No hay nada más desconcertante para un cubano que enfrentarse a un bufé. Ante la abundancia de comida perderá esa sonrisa que tanto le identifica, atormentado con la insistente pregunta de “¿¡Por dónde empiezo!?”.
Y en esos momentos uno quisiera tener el sistema digestivo de un rumiante, o regurgitar como ciertas aves. Porque el problema surge cuando vislumbras la cantidad inconmensurable de alimentos raros, y piensas enseguida que de regreso a casa te hallarás frente a tu plato desprovisto de tanto, y sin dudas recordarás aquellos muebles colmados de todo.
Por eso insisto en la idea de un estómago con cinco compartimentos como el de las vacas, pero no para ingerir hierbas, ¡por supuesto que no! Cuando estoy ante un bufé casi nunca miro hacia los vegetales, tampoco hacia los dulces, aunque en honor a la verdad no logro mirar hacia lugar alguno, porque se me pierde la mirada.
Los teóricos de la comunicación pudieran ejemplificar algunos comportamientos humanos frente a los mass media analizando a un individuo frente a una mesa bien provista de alimentos. Así como el exceso de información –afirman los comunicólogos– sobresatura, la abundancia de manjares puede provocar cierto colapso afectando la movilidad y el raciocinio.
Al cubano poco habituado a esos jelengues se le conoce desde la distancia. Sufre una especie de parálisis en todo su cuerpo que le impide el movimiento, queda con un plato en la mano observándolo todo sin saber hacia dónde dirigir sus pasos finalmente. Solo logrará lanzar una mirada imprecisa de 360 grados para quedar en el mismo lugar petrificado. “¿¡Por dónde empiezo!?”, volverá a preguntarse.
Recuerdo que la primera vez que me enfrenté a un bufé (o buffet, como lo escriben los franceses) me faltó imaginación y destreza. Tomé mi plato y lo colmé de arroz blanco, potaje de frijoles negros y bistec de cerdo, no resulta necesario acotar que no fue un solo bistec. Pero ante tanta indecisión, decidí finalmente por la típica comida cubana. Era lo que conocía, claro. Por suerte comprendí a tiempo que actuando así me privaría de disfrutar a plenitud.

*Objetivo 1*:
Convierte en una tabla de Markdown las líneas del listado que van desde la que contiene "class: Liliopsida" hasta el final del listado, ambas incluidas, y deja fuera las líneas en blanco. Usa dos columnas: Fila, con el número de fila, y Línea, con el texto de cada una.

*Listado entregado*:

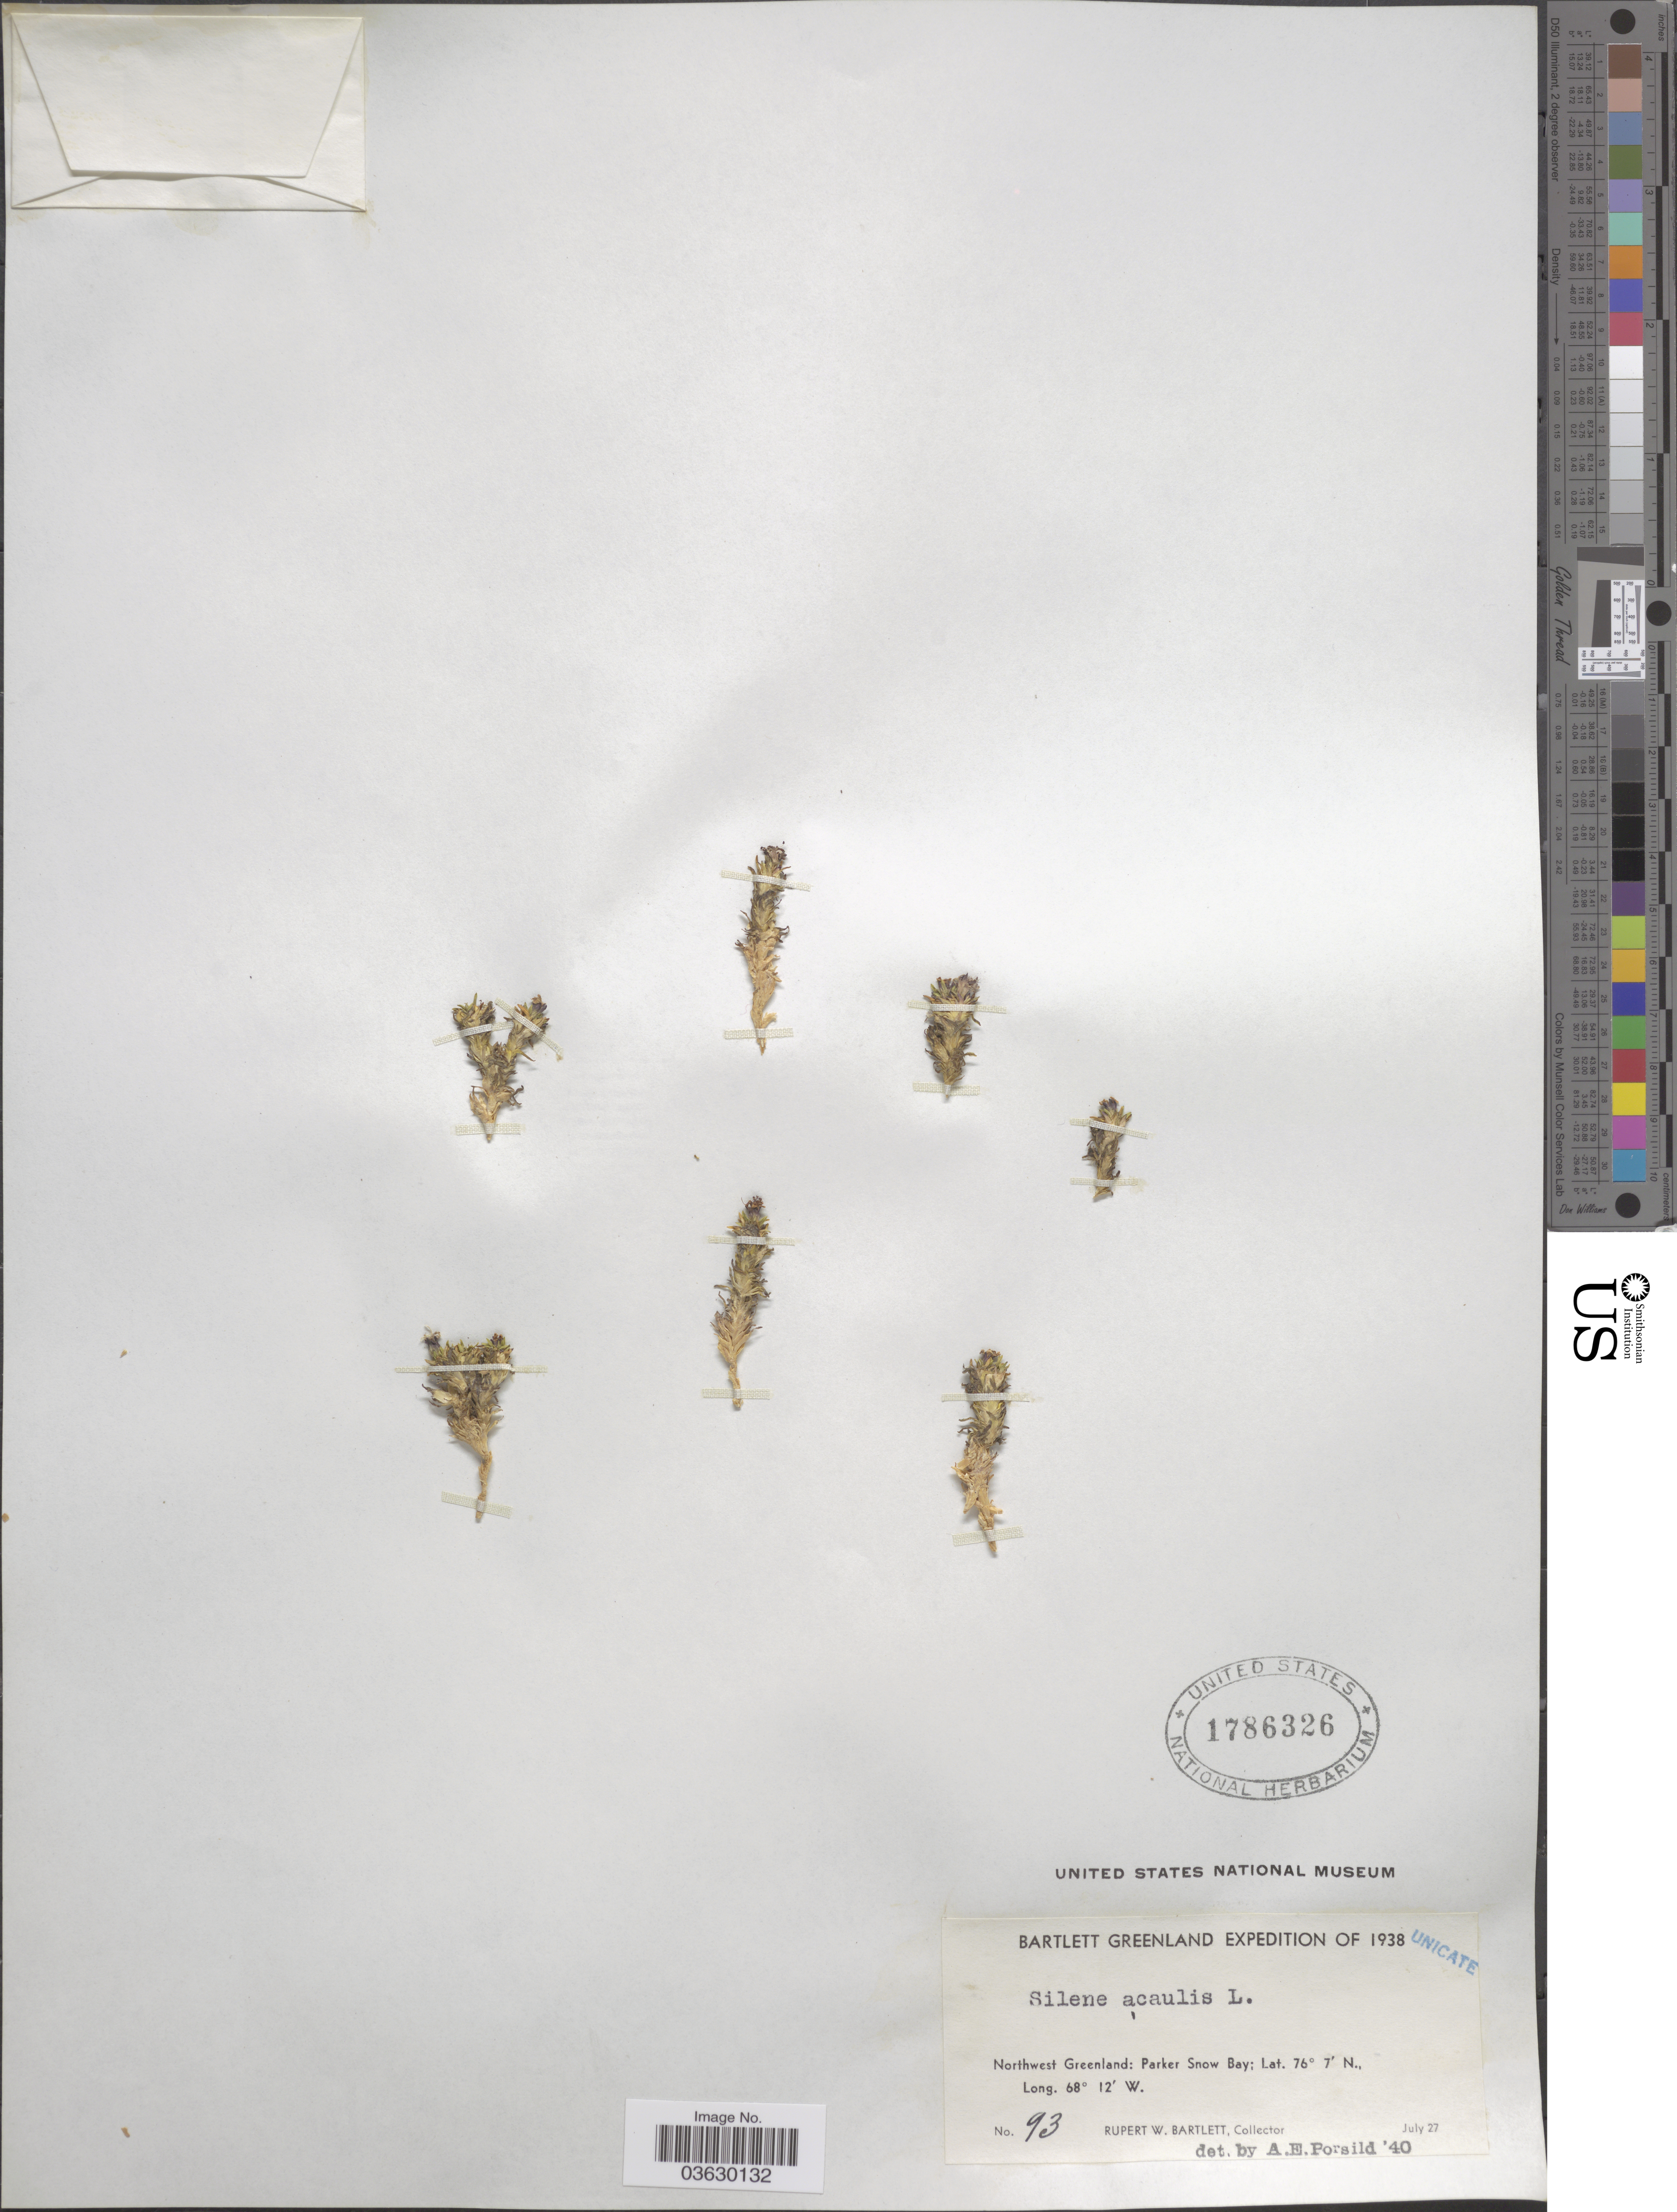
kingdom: Plantae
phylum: Tracheophyta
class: Magnoliopsida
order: Caryophyllales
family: Caryophyllaceae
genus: Silene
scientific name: Silene acaulis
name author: (L.) Jacq.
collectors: R. W. Bartlett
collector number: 93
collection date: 1938-07-27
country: Greenland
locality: Northwest Greenland: Parker Snow Bay.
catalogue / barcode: US 1786326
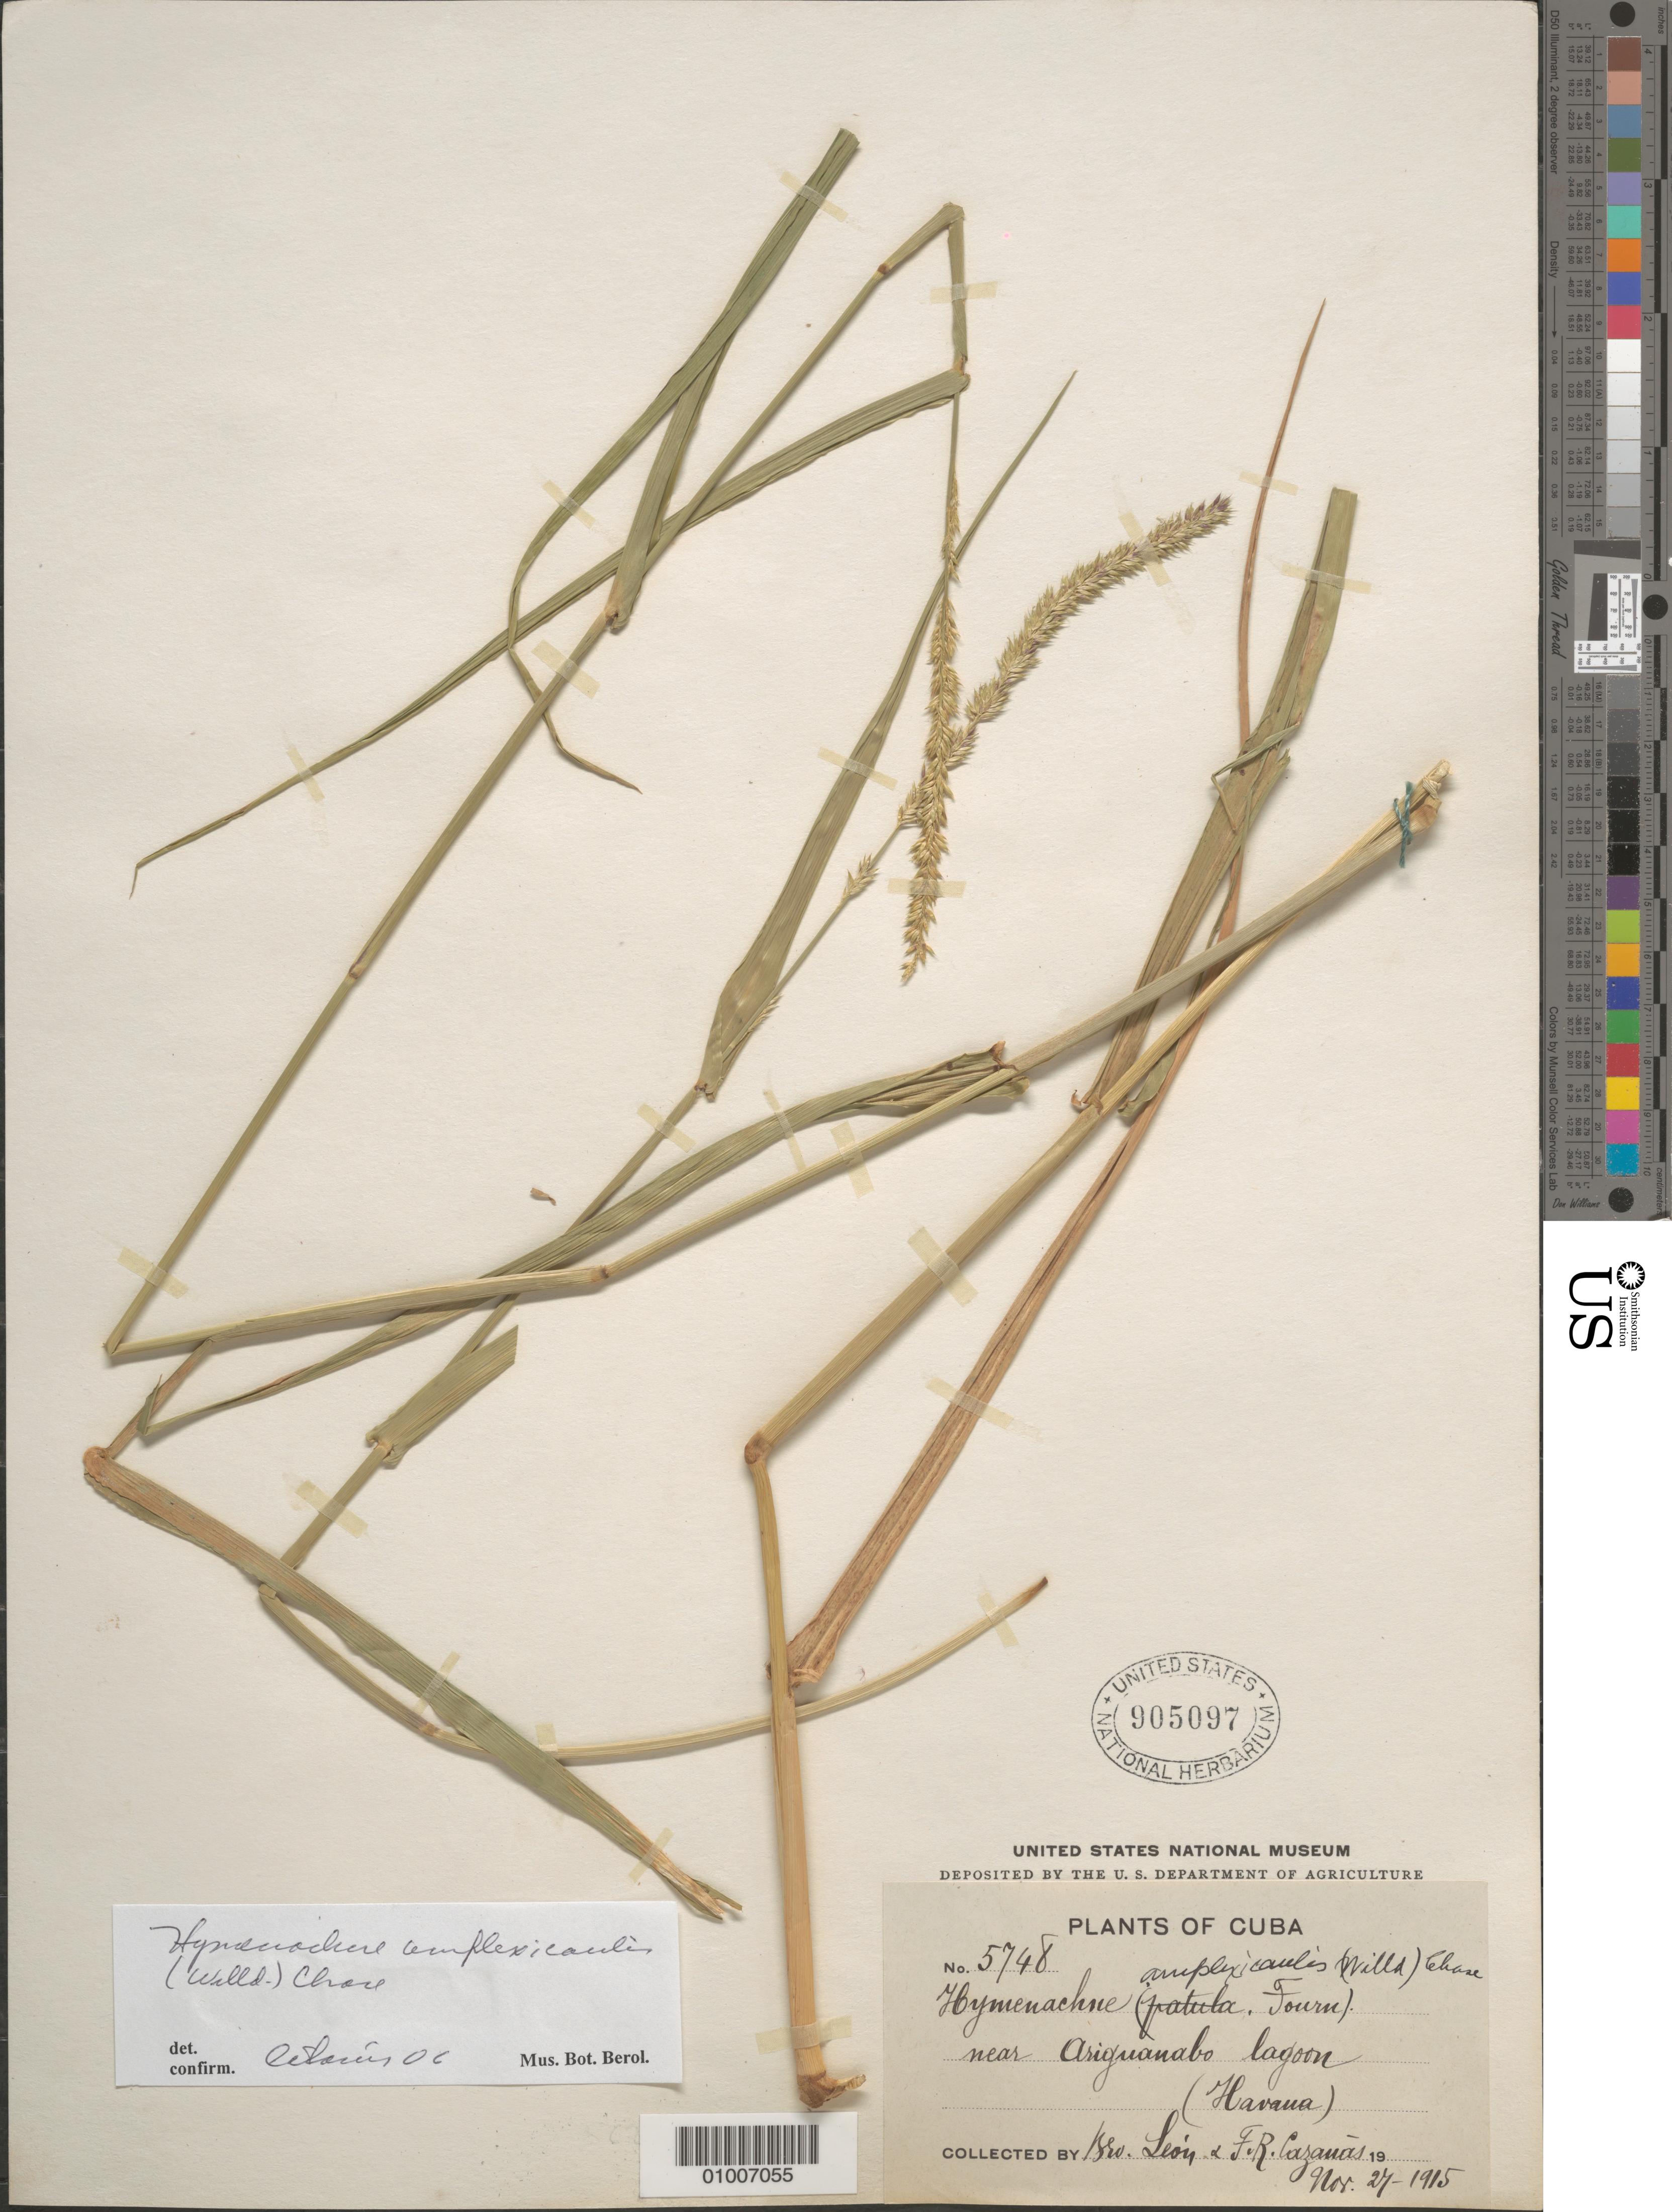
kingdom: Plantae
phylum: Tracheophyta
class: Liliopsida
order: Poales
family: Poaceae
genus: Hymenachne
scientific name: Hymenachne amplexicaulis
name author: (Rudge) Nees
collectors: Bro. León & F. Cazauas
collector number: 5748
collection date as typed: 27 Nov 1915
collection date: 1915-11-27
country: Cuba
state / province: La Habana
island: Cuba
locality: Near Ariguanabo lagoon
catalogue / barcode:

*Objetivo 2*:
Según el texto sobre los cubanos frente a un bufé, ¿qué comidas puso en su plato quien escribe la primera vez que se enfrentó a uno?

*Respuesta completa 1*:
| Fila | Línea |
|---|---|
| 1 | class: Liliopsida |
| 2 | order: Poales |
| 3 | family: Poaceae |
| 4 | genus: Hymenachne |
| 5 | scientific name: Hymenachne amplexicaulis |
| 6 | name author: (Rudge) Nees |
| 7 | collectors: Bro. León & F. Cazauas |
| 8 | collector number: 5748 |
| 9 | collection date as typed: 27 Nov 1915 |
| 10 | collection date: 1915-11-27 |
| 11 | country: Cuba |
| 12 | state / province: La Habana |
| 13 | island: Cuba |
| 14 | locality: Near Ariguanabo lagoon |
| 15 | catalogue / barcode: |

*Respuesta completa 2*:
Arroz blanco, potaje de frijoles negros y bistec de cerdo.